The technology onboard Dragon, including guidance and control, has a long and successful history.
“The technology and engineering associated with the Dragon mission to the ISS is largely routine nowadays,” said Delano. “The newsworthiness of this event is that the mission has been flown by a private company — following substantial NASA funding and major engineering consultation in the design and construction of the Falcon and Dragon.”
Private Sector in Space
While this mission is historic in terms of being a unique first from the commercial sector, there are still many issues that need to be resolved to determine if it will change the course of space exploration.
“If private companies become convinced that a profit is to be made through space travel — e.g., space tourism in low-Earth orbit — then the momentum for privately funded space missions could grow,” said Delano. “If that major growth occurs, then this current mission will be recorded historically as an important first step along that path of privately funded space missions.”
Only time will tell if this mission becomes historically important or just an historic footnote, he stressed.
“When NASA funding is eventually withdrawn from SpaceX and other private companies, then we’ll see if there really is a profit to be made in privately funded space missions,” explained Delano.
“At the moment, NASA is saving a bit of money by having SpaceX bring this small mass of cargo to the ISS instead of using a space shuttle to do it or a Russian Progress resupply spacecraft,” he noted. “By comparison, the space shuttles would normally bring several tons of cargo to the ISS on each mission, versus the less than half ton currently being delivered by the Dragon spacecraft.”
Commercial Space Flight the Future?
Beyond the actual mission, there is the fact that it could inspire a new level of innovative thinkers to consider the future of Space exploration.
“This can now become commercially interesting, as the key risks have been addressed, and they’ve done everything except launch people into space,” Zurbuchen noted. “So this isn’t just a story of technology, it is about the amazing talent coming through in an amazing company.
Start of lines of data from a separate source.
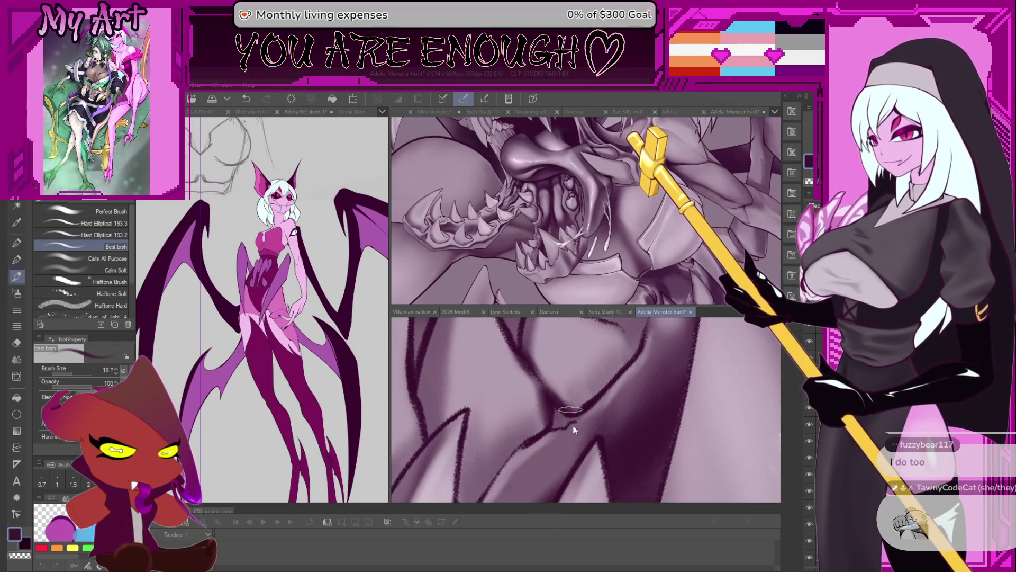
{"action": "scroll", "coordinate": [573, 426], "scroll_direction": "up", "scroll_amount": 3}
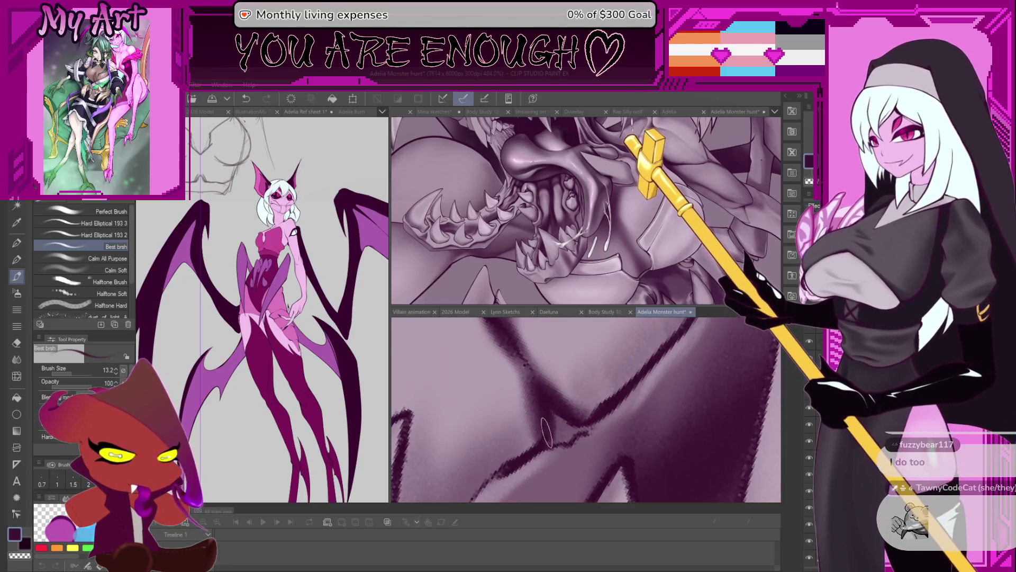
{"action": "scroll", "coordinate": [593, 403], "scroll_direction": "down", "scroll_amount": 5}
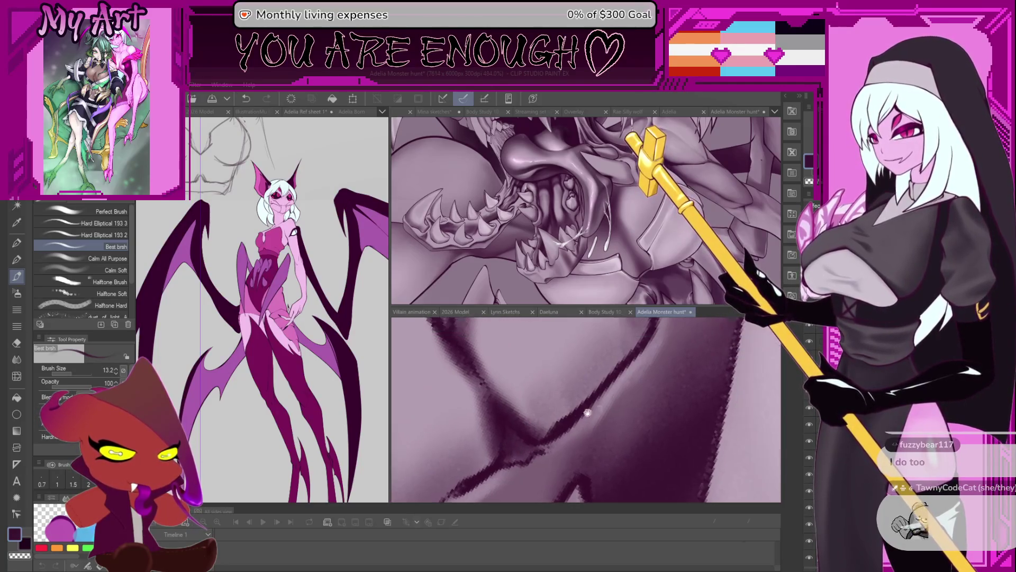
{"action": "scroll", "coordinate": [607, 382], "scroll_direction": "down", "scroll_amount": 2}
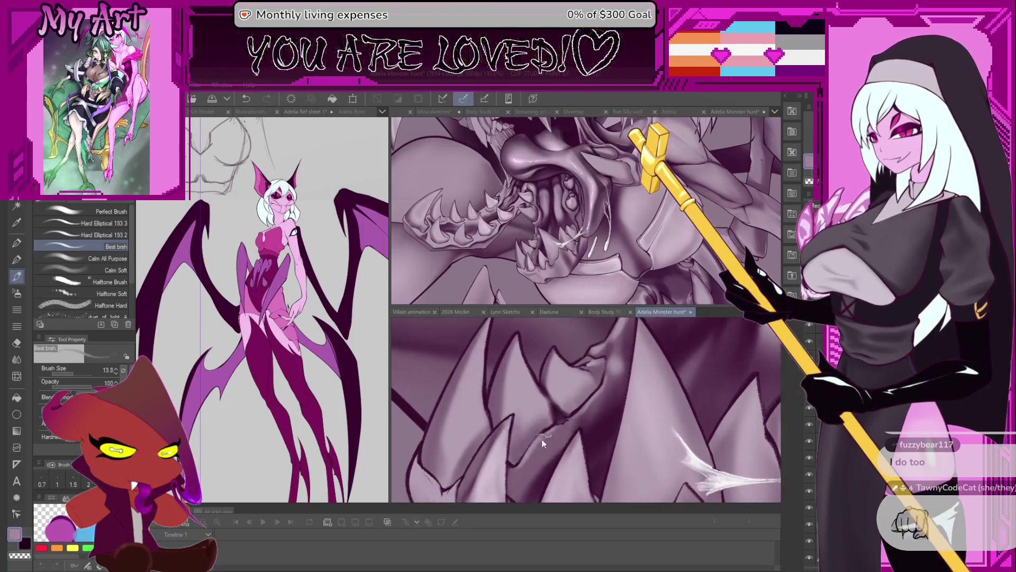
{"action": "scroll", "coordinate": [539, 434], "scroll_direction": "up", "scroll_amount": 3}
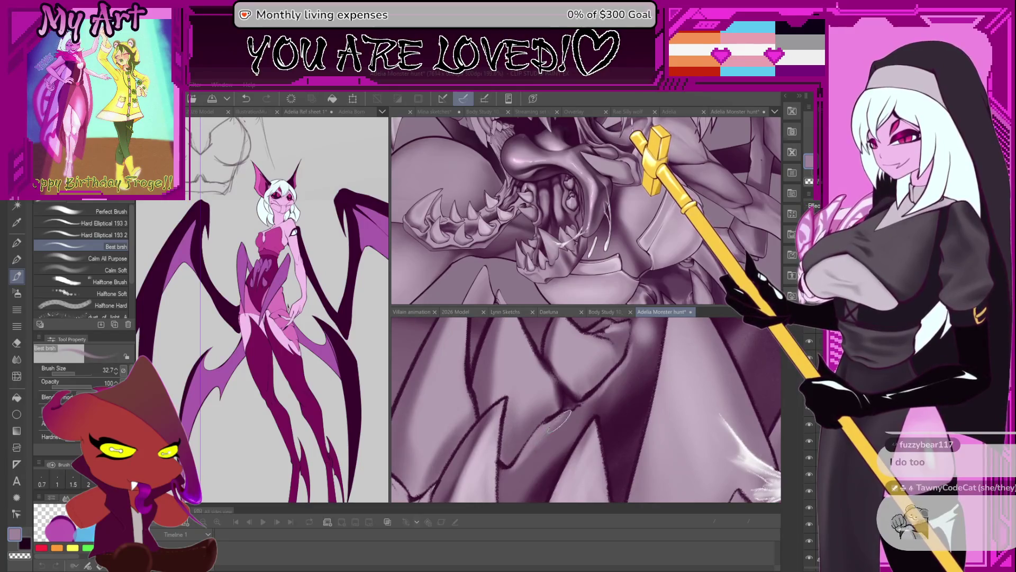
{"action": "scroll", "coordinate": [602, 388], "scroll_direction": "up", "scroll_amount": 4}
SpaceX is really an entrepreneurship story. That’s what I’m excited about.”
This mission could also spur other companies to get involved.
“I believe it is a game changer, in that a small ambitious startup has proven that they can do this,” said Hiemstra. “They have had huge support from NASA, but this puts pressure on the larger aerospace companies, such as Boeing and Lockheed, to get involved. This could make space exploration more competitive and cheaper.”